Lizia Batla, a single mother with a special child tells Prema K how she gained strength from her pain.sex and relationships Updated: Apr 06, 2009 18:16 IST
Lizia Batla, a single mother with a special child, on how she gained strength from her pain.
When I was pregnant with my second child, Jeevan, I instinctively knew something was wrong. But I relaxed when he was born. I enjoyed the first five months of motherhood all over again.
When he was five months old, we planned a month-long foreign trip. I took him to our family doctor for a regular check-up.
He asked me to consult an ophthalmic surgeon. I didn’t realise the urgency and told him that I would do that when we returned. But he insisted that I cancel my holiday plans. I was worried.
After the diagnosis, the surgeon told me that my son had the beginning of a cataract in both eyes and would have to undergo surgery. First it was the right eye, followed by the left after a month. I was also warned of the possibility that he may turn blind.
That was the beginning of a long ordeal for both of us. Jeevan had to wear extremely high-powered glasses. They were too heavy for him, so I got him contact lens. His eyes would often get infected.
Around this time, we also discovered that he had delayed milestones too; his crawling, walking, talking and even holding up his head were delayed.
My marriage fell apart. There had been problems for a long time. My husband and I had been living separately for many years. But a year after my second son, the marriage was finally over.
When he was one, I had been told of the possibility that he would not be able to walk.
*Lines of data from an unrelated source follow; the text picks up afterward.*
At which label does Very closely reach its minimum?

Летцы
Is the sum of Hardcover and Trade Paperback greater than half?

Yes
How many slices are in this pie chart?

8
When he attempted to stand up, his legs would tremble. It didn’t look natural. But my doctor assured me there was no need for worry.
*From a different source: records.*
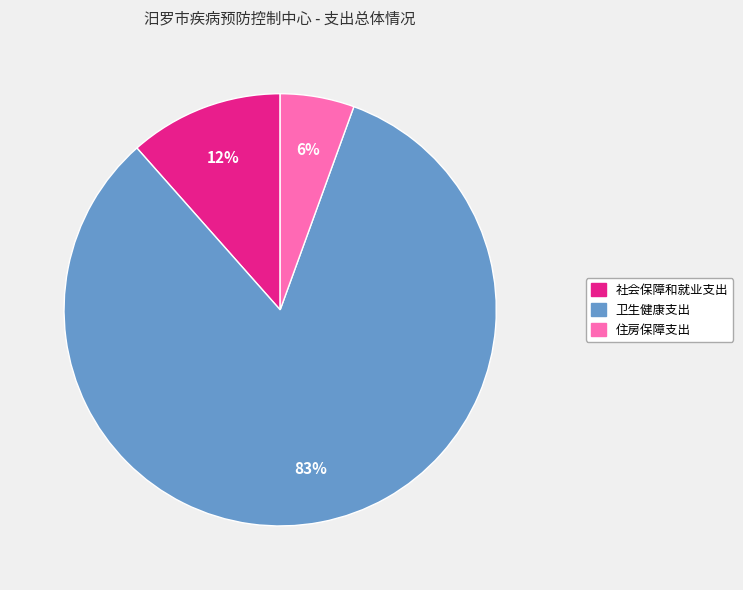

Which slice is the smallest?

住房保障支出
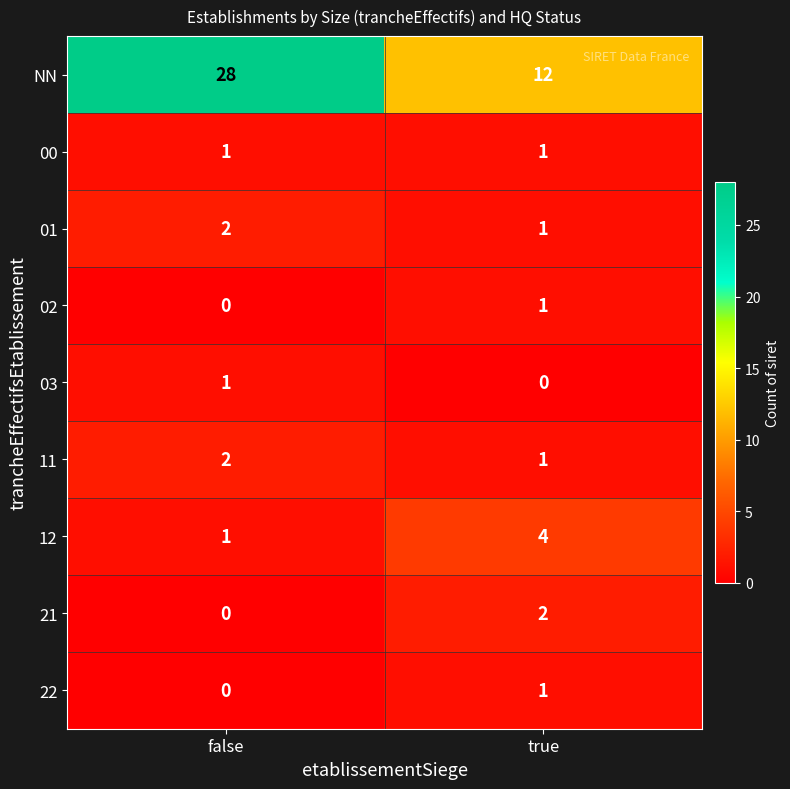

Which category has the highest value across all series?

false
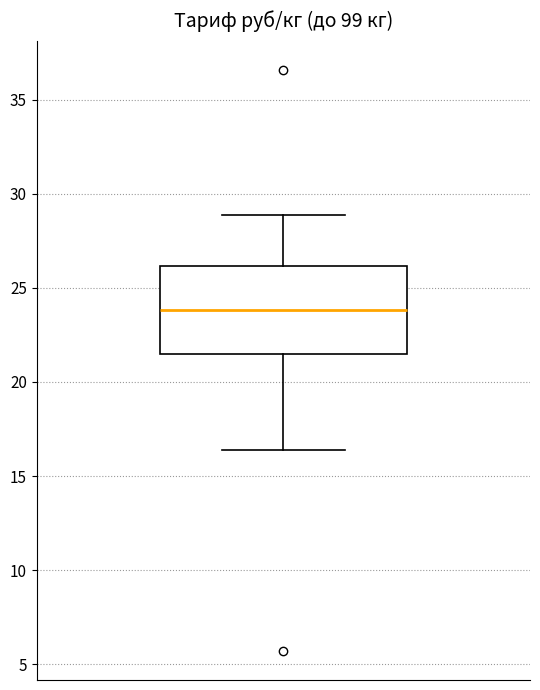

Transcribe this box plot: give where the median line is, the range the box spans, and where the two whiskers end, as read against the y-axis. The values are not printed on the chart, so give them approximately, as read against the axis.

median 24.0, box 21.5 to 26.0, whiskers 16.5 to 29.0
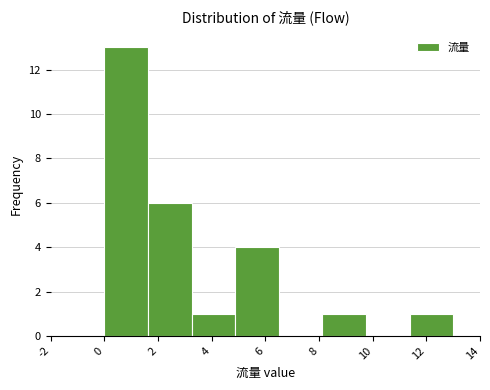

Which range on the x-axis has the tallest bar?

0.0 to 1.6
After a while, I took him to a physiotherapist. She wondered why I had taken so much time to approach her. He had to undergo physiotherapy for 13 years.
I kept asking, “Why me?” At times, I would get really frustrated because I couldn’t do anything for my son.
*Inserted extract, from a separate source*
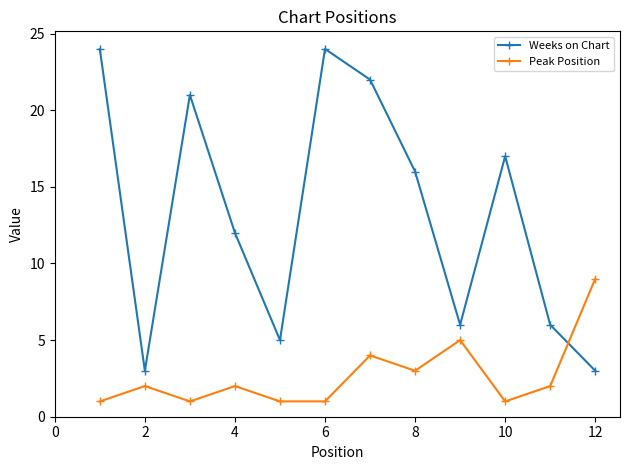

What is the value of the Peak Position point at the 11th from the left?

2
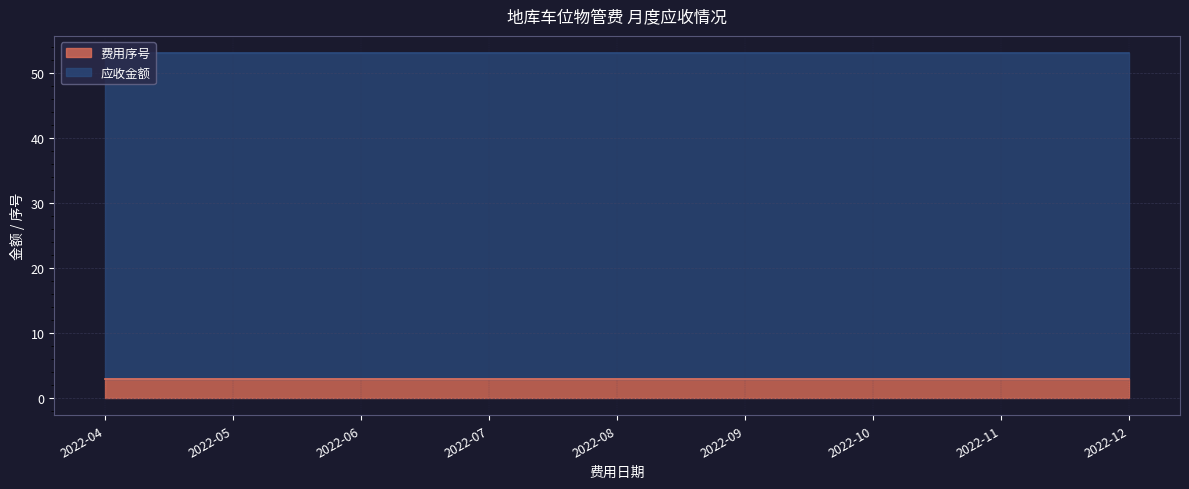

What value does the 费用序号 series have at 2022-10?

3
Someone recommended that I learn reiki. That helped.
Next I learnt crystal therapy. It gave me peace of mind, something I needed badly. During one of my meditative sessions, I got an intuition that I should go on the net and click on the first icon that would come up. That took me to astro-fengshui.com.
I was intrigued to read an article on a woman with a special child. She had made Feng Shui recommended changes in her home and discovered positive changes in her son. My work kept me busy and helped me to forget my pain.
Gradually, I got interested in alternate healing and learnt various disciplines. Now I help to alleviate others’ pain. I’ve derived strength from my own.
Jeevan is 17 now. He’s a slow learner and has low IQ but he can talk properly. He went in for intraocular lens implants when he was 10 and can see too. He can walk with the help of crutches. I’m happy to see that my son is independent. My older son, Ashwin, has finished his studies abroad and is working now.
At times I feel perhaps they missed having a father around during their growing-up years. My older son does not respond to authority. A father figure is associated with fear.
Still I didn’t want to get married again because I was worried of the ‘stepfather’ factor. I wouldn’t tolerate anyone being mean to my children.
Ashwin feels I’m more tolerant towards Jeevan and give him more attention. That’s not intentional but I guess I do have a soft corner for him because of his problems.
Ashwin also thinks I’m too pushy and expect too much from him. Maybe he’s right. I’ve realised that I should relent at times. Everyone has their own pace of doing things.